* Estratto fornito
----------
Scuole dell’infanzia paritarie. La Diocesi: serve l’impegno di tutti. "Non possiamo permettere che le parrocchie si indebitino ulteriormente"

Scuole dell’infanzia paritarie Il vescovo Claudio: «Non possiamo permettere che le parrocchie si indebitino ulteriormente per mantenere questo servizio alle famiglie e al territorio. Le autorità competenti aumentino il loro sostegno». Preoccupano le strutture Sorti decenni fa, gli edifici scolastici necessitano di manutenzione straordinaria in chiave antisismica. Interventi da centinaia di migliaia di euro che le parrocchie non possono affrontare da sole

Scuole dell’infanzia paritarie. La Diocesi: serve l’impegno di tutti. "Non possiamo permettere che le parrocchie si indebitino ulteriormente"
----------
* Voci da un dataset
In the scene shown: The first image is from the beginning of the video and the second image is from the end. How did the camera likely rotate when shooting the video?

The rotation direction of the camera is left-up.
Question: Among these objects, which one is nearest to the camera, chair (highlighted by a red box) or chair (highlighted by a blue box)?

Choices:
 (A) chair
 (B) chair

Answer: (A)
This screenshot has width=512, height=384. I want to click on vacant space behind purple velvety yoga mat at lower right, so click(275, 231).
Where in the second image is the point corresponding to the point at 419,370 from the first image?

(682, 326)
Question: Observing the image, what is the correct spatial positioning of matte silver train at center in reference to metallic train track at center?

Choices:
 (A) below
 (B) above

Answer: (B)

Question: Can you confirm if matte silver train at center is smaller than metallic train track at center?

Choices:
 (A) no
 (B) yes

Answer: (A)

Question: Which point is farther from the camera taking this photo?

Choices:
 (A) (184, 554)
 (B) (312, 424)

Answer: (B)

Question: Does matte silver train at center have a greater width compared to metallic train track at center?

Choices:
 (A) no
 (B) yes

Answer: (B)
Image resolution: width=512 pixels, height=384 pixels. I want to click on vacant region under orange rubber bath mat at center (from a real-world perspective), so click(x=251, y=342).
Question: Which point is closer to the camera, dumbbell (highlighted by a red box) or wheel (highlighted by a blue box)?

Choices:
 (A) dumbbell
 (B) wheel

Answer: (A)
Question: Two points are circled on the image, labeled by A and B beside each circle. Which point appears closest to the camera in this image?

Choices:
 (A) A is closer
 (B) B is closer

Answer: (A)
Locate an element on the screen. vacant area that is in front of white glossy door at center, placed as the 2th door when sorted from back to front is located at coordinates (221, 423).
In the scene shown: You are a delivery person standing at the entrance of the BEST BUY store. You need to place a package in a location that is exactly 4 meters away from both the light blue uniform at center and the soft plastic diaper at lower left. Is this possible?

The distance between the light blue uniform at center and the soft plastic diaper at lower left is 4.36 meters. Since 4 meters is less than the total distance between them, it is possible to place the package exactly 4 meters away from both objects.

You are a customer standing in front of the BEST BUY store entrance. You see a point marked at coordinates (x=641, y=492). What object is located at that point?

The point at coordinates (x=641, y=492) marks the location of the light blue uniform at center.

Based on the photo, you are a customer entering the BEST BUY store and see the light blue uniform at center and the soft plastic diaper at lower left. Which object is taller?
----------
* Esercizi
1) Rispondi a queste domande sull'articolo delle scuole dell'infanzia paritarie:
(a) Come si chiama il vescovo citato?
(b) Di quale manutenzione hanno bisogno gli edifici scolastici?
(c) Quanto costano questi interventi?
2) Elenca tutti gli enti e le istituzioni nominati nell'articolo sulle scuole dell'infanzia paritarie, escluse le scuole stesse.
Le voci del dataset non servono per svolgere questi compiti.

* Soluzioni
1)
(a) Claudio.
(b) Di manutenzione straordinaria in chiave antisismica.
(c) Centinaia di migliaia di euro.

2) La Diocesi, le parrocchie, le autorità competenti.